Recherche
Chroniques
une ouverture chambriste
L’édition 2006 du festival Musica propose de rendre hommage à la jeunesse – une fois n’est pas coutume. Un tel choix génère immanquablement une dynamique parfois exclusive, s’interrogeant sur les notions de modernité et le rapport au passé. Du reste, on remarquera que cette orientation circonscrit le passé lui-même à une cristallisation de ce que l’on put considérer autrefois comme la modernité, en dessinant un paysage musical historique d’environ un siècle, depuis les réformateurs viennois jusqu’aux créations des compositeurs d’aujourd’hui dont le plus jeune, pour cette mouture, est né en 1983 (Paulus Oomen). En niant des inspirations qui regardent plus loin dans le passé jusqu’à renouer avec la tonalité, en évoquant discrètement, pour ne pas dire prudemment, la tabula rasa darmstadtienne, ce menu, plus que de renoncer à l’exhaustivité, entend sans doute affirmer et servir une nouvelle modernité. Parce qu’on ne manquera pas d’observer l’absence d’une agitation plus radicalement tournée vers l’avenir, le possible état des lieux qu’il saurait susciter demeurera cependant consensuel et sans débats, préférant arrêter sa grammaire au présent et au passé simple – et parfois à un présent un rien nostalgique dont l’affect pourrait bien rejoindre malgré lui les courants dits néo – alors qu’un futur, un futur antérieur et un passé simple – la conjugaison de l’action – auraient été souhaitables. Si tôt fait le présent se défait ; le trop contempler évire et fossilise.
Le réel mérite d’une telle programmation est de faire entendre les œuvres de nombreux musiciens, de présenter plus de vingt créations mondiales et autant de premières auditions françaises. La première journée de Musica investit l’Auditorium de la toute jeune Cité de la Musique et de la Danse, un lieu aux proportions et à l’acoustique idéales pour la musique de chambre que Strasbourg gagnerait à occuper de façon régulière afin de compléter les saisons musicales qu’elle offre à son public.
Le Quatuor Danel et Pascal Contet ouvrent la fête, à 18h, avec Capt-Actions, une pièce pour quatuor à cordes, accordéon et dispositif de captation gestuelle écrite par Ivan Fedele l’an dernier, avec la complicité de Benjamin Thigpen et de Thierry Coduys de La Kitchen. Les instrumentistes portent des vêtements de fibre optique intégrant des capteurs dont les signaux sont intégrés par la spatialisation, de sorte que la conception générale focalise plus que jamais sur le geste instrumental. Ce dispositif dicte de nouvelles contraintes, comme celle d’une partition défilant sur un écran que chaque musicien actualise en pressant une pédale, par exemple.
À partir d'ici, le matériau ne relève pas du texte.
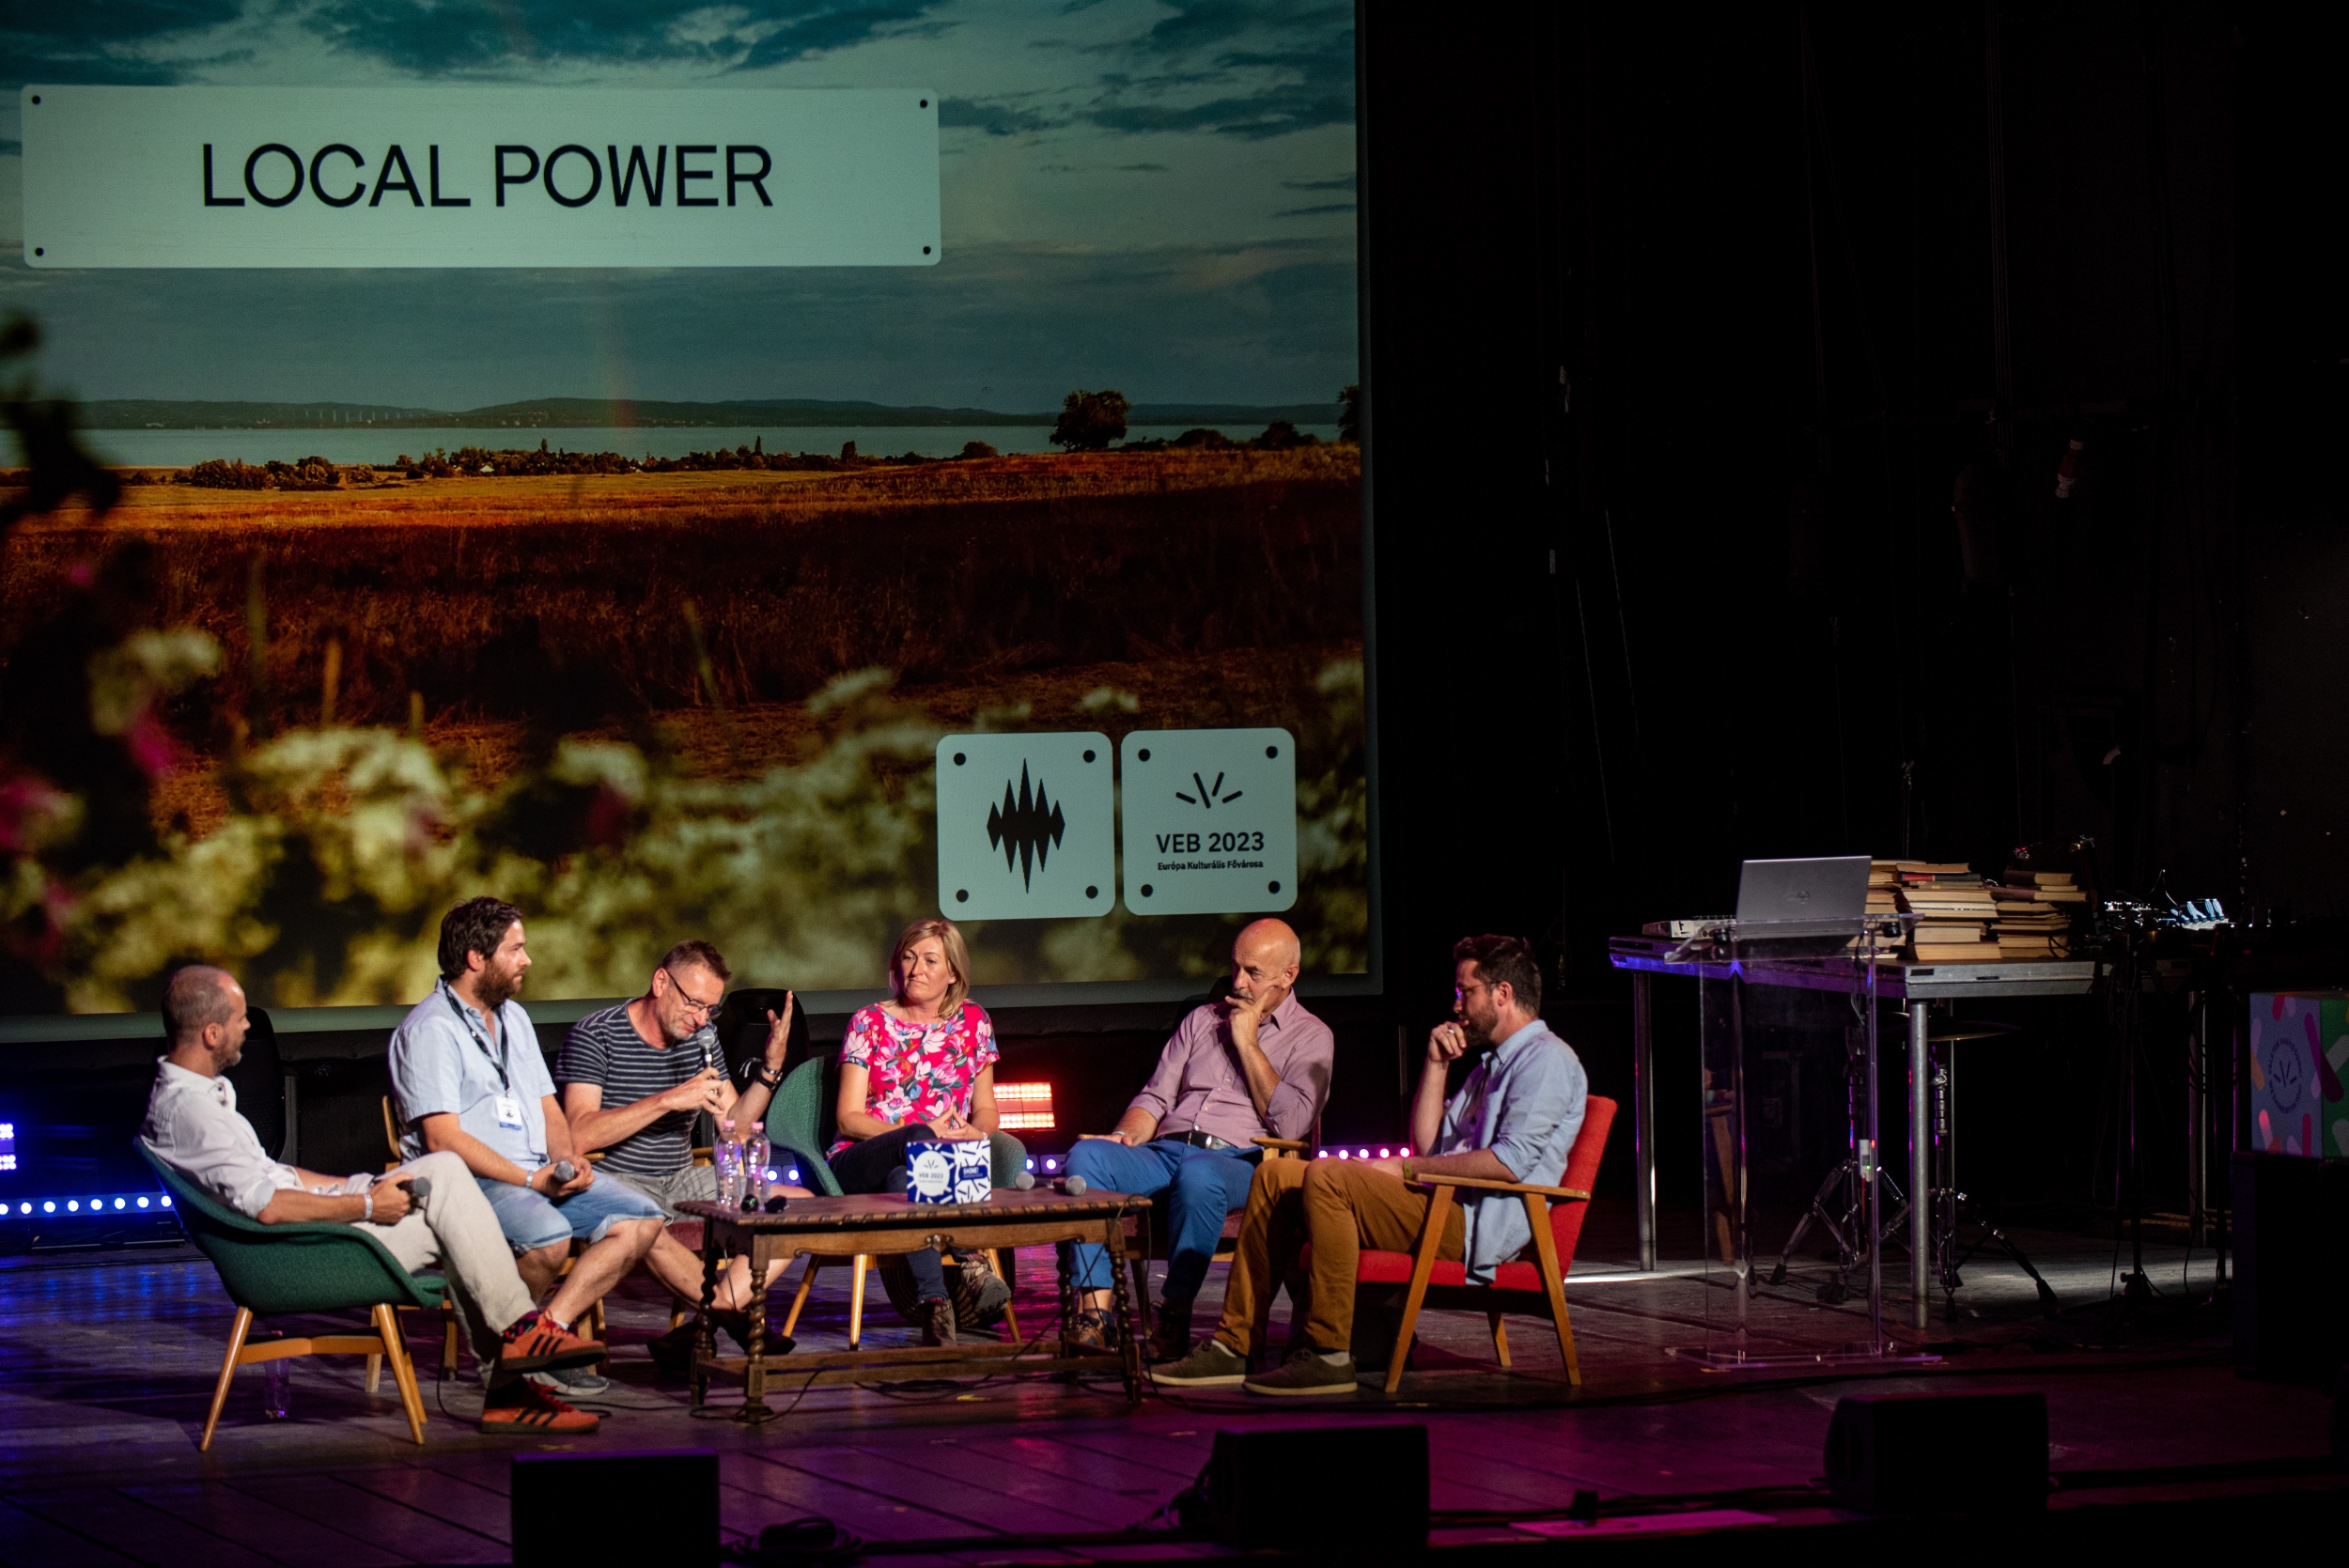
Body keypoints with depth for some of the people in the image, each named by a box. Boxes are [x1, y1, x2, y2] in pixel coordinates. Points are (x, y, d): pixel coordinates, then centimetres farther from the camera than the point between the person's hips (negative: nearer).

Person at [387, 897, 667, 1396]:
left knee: (640, 1219, -9)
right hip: (471, 1183, -9)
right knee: (548, 1235, -36)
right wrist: (531, 1180, -20)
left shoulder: (513, 1018, 20)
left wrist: (566, 1156, 0)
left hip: (541, 1174, 9)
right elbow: (443, 1139, -16)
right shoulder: (428, 1030, -8)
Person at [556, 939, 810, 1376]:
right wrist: (667, 1100, -24)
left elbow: (735, 1127, 15)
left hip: (683, 1182, 7)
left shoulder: (701, 1036, 11)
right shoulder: (595, 1036, -9)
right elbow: (578, 1138, -21)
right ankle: (740, 1321, -25)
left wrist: (771, 1065, 0)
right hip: (618, 1183, -7)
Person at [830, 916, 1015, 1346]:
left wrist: (976, 1133, -9)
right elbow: (848, 1117, -1)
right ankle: (971, 1257, -43)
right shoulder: (870, 1023, 6)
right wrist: (923, 1133, -16)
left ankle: (934, 1304, -49)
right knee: (919, 1138, -39)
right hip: (863, 1164, -2)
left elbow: (985, 1110, 18)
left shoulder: (972, 1021, 14)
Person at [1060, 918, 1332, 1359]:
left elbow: (1289, 1124, -4)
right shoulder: (1202, 1020, 27)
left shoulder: (1310, 1037, 12)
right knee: (1086, 1156, -27)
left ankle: (1176, 1315, -34)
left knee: (1197, 1175, -42)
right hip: (1164, 1152, 5)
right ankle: (1094, 1313, -33)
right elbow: (1155, 1098, 22)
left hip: (1237, 1161, -5)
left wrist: (1247, 1044, 0)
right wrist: (1125, 1137, -1)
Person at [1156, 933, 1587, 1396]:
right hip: (1441, 1206, 10)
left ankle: (1328, 1355, -28)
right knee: (1276, 1177, 3)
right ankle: (1233, 1345, -4)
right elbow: (1428, 1145, 22)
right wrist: (1436, 1064, 14)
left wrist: (1408, 1169, -11)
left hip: (1479, 1228, -10)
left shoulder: (1547, 1059, -5)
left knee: (1326, 1178, -28)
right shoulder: (1491, 1064, 27)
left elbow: (1511, 1162, -18)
À cette œuvre d’une grande énergie succèdent les Quatre pièces pour quatuor à cordes de Bruno Mantovani, dessinant une grande forme magistralement maîtrisée que les Danel servent avec une extrême précision.
En soirée, les musiciens du Modern Ensemble introduisent leur concert par une exécution particulièrement décevante du Concerto de chambre de György Ligeti. On s’étonne d’avoir à constater que l’insuffisance du chef, tant dans son inspiration que dans son geste, met en péril une formation d’un tel niveau, au point de rendre approximatif, terne et ennuyeux une œuvre passionnante. Difficile, ensuite, de se faire une opinion sur les pièces moins connue… De fait, Knochen d’Enno Poppe demeure livré, sans plus. De même Terzenseele d’Arnulf Herrmann et Rondo de Johannes Schöllhorn, qui laissent soupçonner une incompréhension totale des dynamiques qu’elles exigent. Seul Configurations/Reflet de Johannes Maria Staud s’avère traité avec un peu plus de soin par le bras ingrat de Sian Edwards.